NICOLA Sturgeon has been criticised by the Conservatives for not wearing a face-covering at Prince Philip’s memorial service, just 24 hours before announcing an extension of Scotland’s mask laws. 

In a statement to MSPs, the First Minister said the legal requirement to wear face coverings in some indoor settings including shops and trains would remain in place until April 18.

The mask mandate was initially due to be lifted on March 21, before rising case rates forced the SNP leader to push it back until early April. The new delay comes as infections caused by the highly transmissible BA.2 Omicron wave heads towards its peak.

She told MSPs that keeping masks in place was a “proportionate precautionary measure while we pass the peak of this latest wave.”

However, Scottish Tory leader Douglas Ross said it was a sign that the First Minister’s Covid strategy was “clearly failing”.

He told MSPs: “Countries across the UK and Europe have already removed restrictions and are living with Covid but today the First Minister has signalled that facemasks will continue for several more weeks. 

“Now we believe that anyone who wants to keep wearing a face mask should keep doing so, particularly if that will help vulnerable friends and relatives. But it should be down to individual choice as it is in other parts of the United Kingdom. 

“We should leave it up to people and businesses to decide what's best for them based on public health advice. Nicola Sturgeon has to start trusting the people of Scotland.”

The First Minister said she believed Mr Ross was “seriously out of step with the vast majority of people”. 

She told MSPs that there was an understanding that face coverings, particularly in public places, such as shops, was about protecting others until “this wave of infection peaks and start to fall.” 
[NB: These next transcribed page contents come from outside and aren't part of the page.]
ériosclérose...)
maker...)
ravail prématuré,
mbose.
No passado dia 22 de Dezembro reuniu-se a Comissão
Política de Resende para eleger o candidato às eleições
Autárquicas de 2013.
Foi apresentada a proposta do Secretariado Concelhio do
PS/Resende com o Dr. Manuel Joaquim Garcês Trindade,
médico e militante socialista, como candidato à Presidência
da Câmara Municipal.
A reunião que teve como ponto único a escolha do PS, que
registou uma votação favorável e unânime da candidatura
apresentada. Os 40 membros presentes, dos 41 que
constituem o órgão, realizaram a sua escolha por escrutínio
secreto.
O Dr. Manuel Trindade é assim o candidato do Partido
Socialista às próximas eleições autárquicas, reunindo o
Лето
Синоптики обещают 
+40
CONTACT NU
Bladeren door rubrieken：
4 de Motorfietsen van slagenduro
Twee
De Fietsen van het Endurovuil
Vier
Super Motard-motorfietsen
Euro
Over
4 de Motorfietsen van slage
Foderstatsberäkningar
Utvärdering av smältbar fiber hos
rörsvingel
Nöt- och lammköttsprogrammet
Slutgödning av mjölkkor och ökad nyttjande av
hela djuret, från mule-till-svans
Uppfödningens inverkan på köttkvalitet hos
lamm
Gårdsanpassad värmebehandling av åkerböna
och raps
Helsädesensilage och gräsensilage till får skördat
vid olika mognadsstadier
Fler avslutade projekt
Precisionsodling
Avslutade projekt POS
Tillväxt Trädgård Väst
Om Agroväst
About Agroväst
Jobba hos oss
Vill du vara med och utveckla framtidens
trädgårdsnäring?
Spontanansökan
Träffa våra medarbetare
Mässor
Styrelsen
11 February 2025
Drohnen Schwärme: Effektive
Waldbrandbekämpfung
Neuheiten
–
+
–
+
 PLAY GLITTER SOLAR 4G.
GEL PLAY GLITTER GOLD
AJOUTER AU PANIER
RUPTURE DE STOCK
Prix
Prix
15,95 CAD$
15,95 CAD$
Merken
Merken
”I think that is a sensible thing to do. And I think the vast majority of people agree with that. And while nobody wants to be doing that for longer than necessary I think most people accept that it is a sensible precautionary measure to take,” she said. 

The SNP’s Christine Grahame had a pop at Mr Ross, saying he should “remember that we wear face coverings not just for ourselves but mainly to protect the stranger next to us on the bus, in the supermarket, who may be undergoing, for example, cancer treatment and is immune deficient.”

“The wearing of a face covering is about giving other people protection,” Sturgeon agreed.

“And when you're in a supermarket you don't know who might be close by who is more clinically vulnerable to this virus and while infection levels are as high as they are right now, and we hope they will reduce in the days and weeks to come, but while they're as high as they are right now, if wearing a face covering in a supermarket, for example, might be reducing the risk of passing the virus to somebody who if they did get it would become or be at risk of becoming seriously unwell, then I think that's a place most of us are willing to pay at this stage of the pandemic.” 

Tory MSP Murdo Fraser then asked why “given everything she’s said,” the First Minister hadn’t worn a face while at the memorial service for the Duke of Edinburgh in Westminster Abbey on Tuesday morning. 

“I abided by the rules in place,” the SNP leader replied. “I wore a face covering on the train to London and the train back from London. I abide by the rules. And I know that’s something that perhaps the Conservatives struggle to understand, but I abide by the rules.”